Jones will compete for the Thai Pink Polo Cup in Argentina, followed by a return to South Florida for the 2024 winter season. ©Kaylee Wroe
What are some of your future goals or milestones?
“I intend to play in the 18- to 22-goal Thai Pink Polo Cup women’s tournament in Pilar, Argentina, this November. My goal is to try several horses as prospects to ship to Florida this winter. I’m always hopeful I will improve my game and enjoy seeing friends and former teammates.
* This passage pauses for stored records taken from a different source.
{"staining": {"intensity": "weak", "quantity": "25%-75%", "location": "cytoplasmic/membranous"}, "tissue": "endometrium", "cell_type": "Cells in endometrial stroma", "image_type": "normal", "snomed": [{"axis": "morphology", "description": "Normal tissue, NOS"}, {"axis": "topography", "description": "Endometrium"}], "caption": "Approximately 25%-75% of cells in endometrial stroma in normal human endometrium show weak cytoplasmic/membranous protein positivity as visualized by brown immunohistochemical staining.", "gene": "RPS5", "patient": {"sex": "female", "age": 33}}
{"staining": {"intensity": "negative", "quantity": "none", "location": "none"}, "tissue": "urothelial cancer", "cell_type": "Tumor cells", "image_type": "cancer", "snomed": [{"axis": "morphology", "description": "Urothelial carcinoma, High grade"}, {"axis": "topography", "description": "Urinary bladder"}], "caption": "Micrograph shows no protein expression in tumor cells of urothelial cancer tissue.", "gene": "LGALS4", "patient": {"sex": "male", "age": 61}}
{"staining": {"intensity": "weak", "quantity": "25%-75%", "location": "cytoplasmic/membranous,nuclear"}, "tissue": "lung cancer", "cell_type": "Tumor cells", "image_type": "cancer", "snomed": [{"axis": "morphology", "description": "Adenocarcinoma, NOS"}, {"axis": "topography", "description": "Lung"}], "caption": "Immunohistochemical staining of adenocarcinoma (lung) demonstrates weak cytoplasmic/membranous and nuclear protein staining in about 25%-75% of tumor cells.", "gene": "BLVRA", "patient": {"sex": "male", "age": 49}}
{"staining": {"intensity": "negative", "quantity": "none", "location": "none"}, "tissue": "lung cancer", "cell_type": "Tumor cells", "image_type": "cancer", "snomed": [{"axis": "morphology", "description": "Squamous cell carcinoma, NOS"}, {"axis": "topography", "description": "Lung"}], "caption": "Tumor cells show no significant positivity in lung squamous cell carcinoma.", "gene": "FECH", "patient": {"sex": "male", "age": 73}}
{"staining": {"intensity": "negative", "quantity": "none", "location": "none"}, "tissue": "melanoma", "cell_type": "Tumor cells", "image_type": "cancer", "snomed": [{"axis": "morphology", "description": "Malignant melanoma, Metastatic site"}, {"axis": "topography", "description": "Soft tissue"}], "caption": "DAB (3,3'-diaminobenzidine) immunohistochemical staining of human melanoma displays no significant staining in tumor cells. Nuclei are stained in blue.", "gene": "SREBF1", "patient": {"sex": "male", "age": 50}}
I’m looking forward to playing in the 12-goal mixed at Port Mayaca this winter and continuing to improve the polo at the San Saba Polo Club [San Saba, Texas] my husband established in 1986. My ambition is for San Saba to host future tournaments and charity events within our family’s annual schedule.”
*Hope Arellano is an Active Team USPA Member and Kylie Sheehan is Team USPA alumna. Team USPA is a USPA program designed to enhance and grow the sport of polo in the United States by identifying young, talented American players and providing mentored training and playing opportunities leading to a pool of higher rated amateur and pro players and the resultant giveback to the sport of polo.